Start of DATA FOR THE TASK

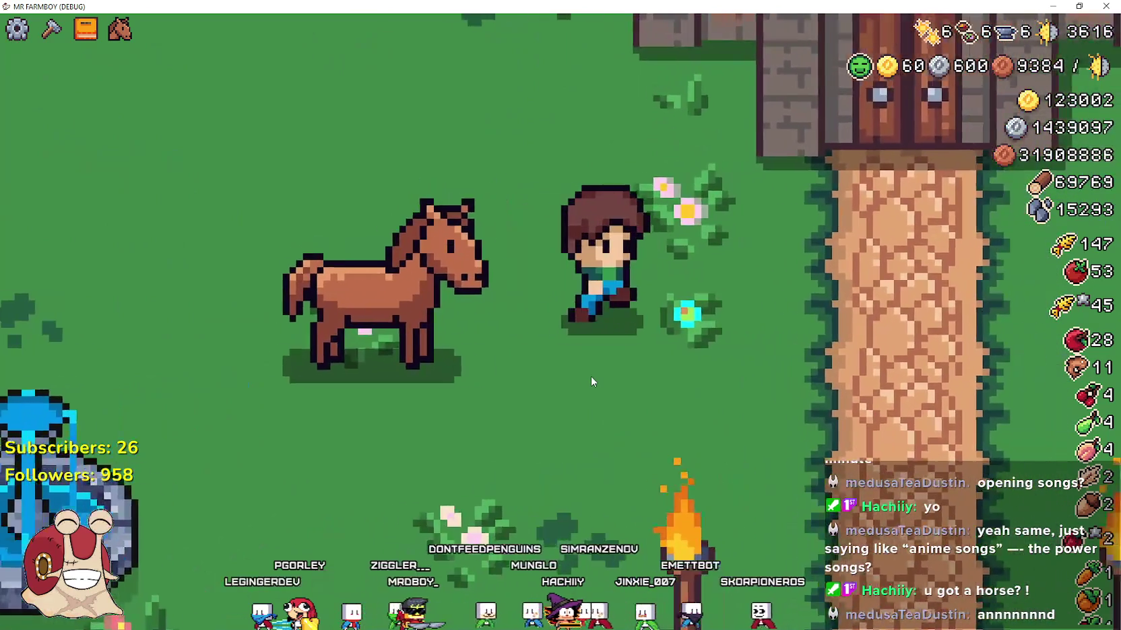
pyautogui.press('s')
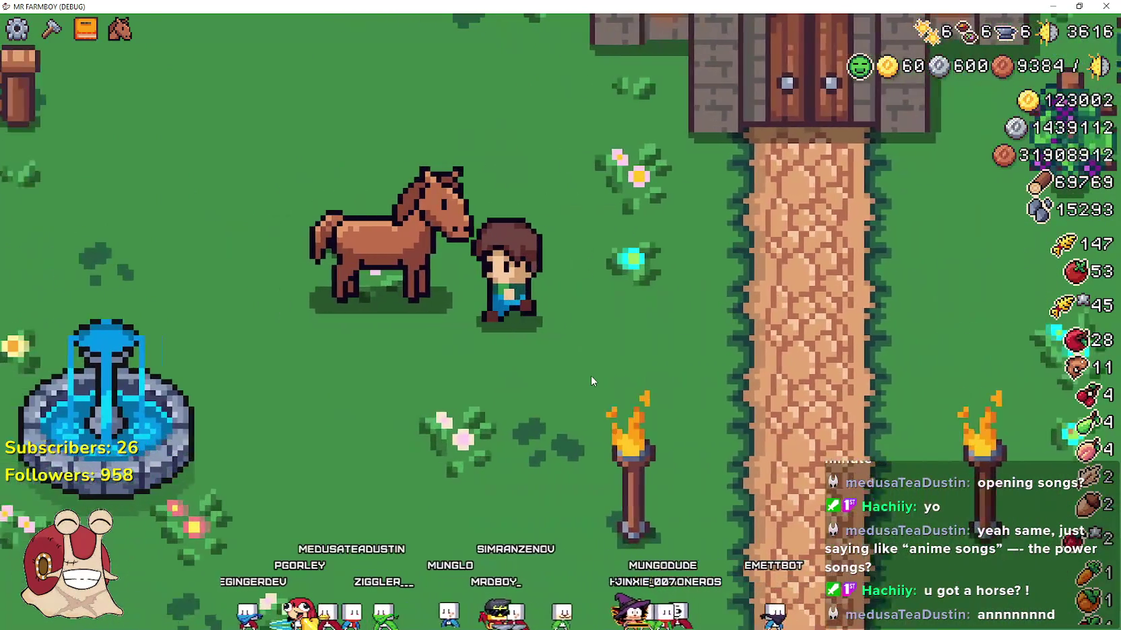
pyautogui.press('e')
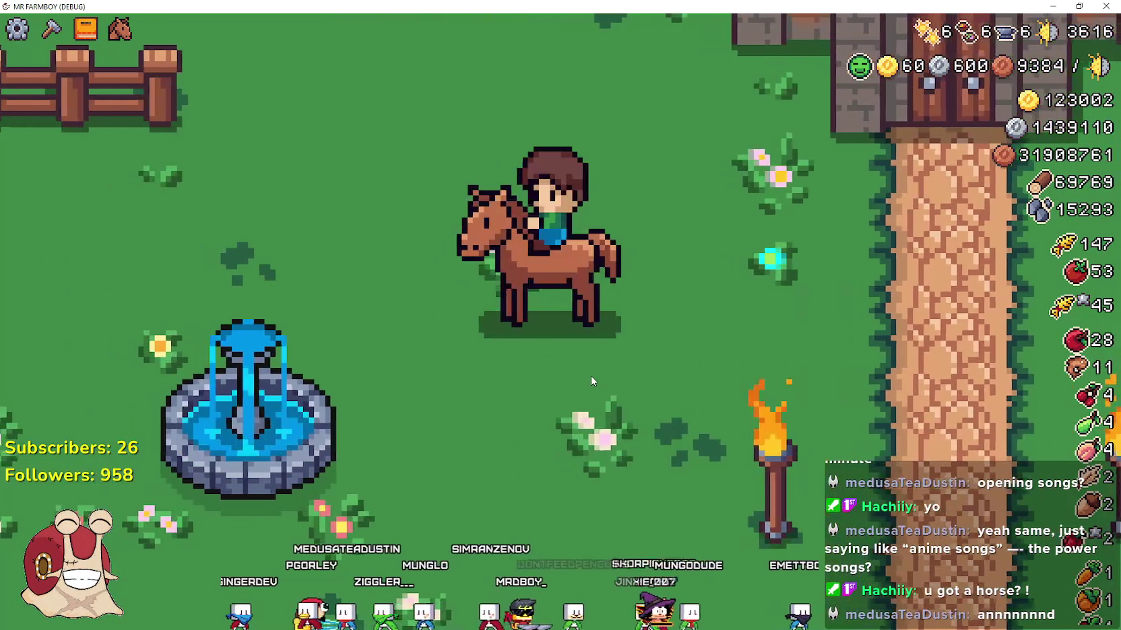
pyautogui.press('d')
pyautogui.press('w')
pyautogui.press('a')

End of DATA FOR THE TASK

TASK:
Write the records out once more, exactly as they appear, with no pictures.

ANSWER:
pyautogui.press('s')
pyautogui.press('e')
pyautogui.press('d')
pyautogui.press('w')
pyautogui.press('a')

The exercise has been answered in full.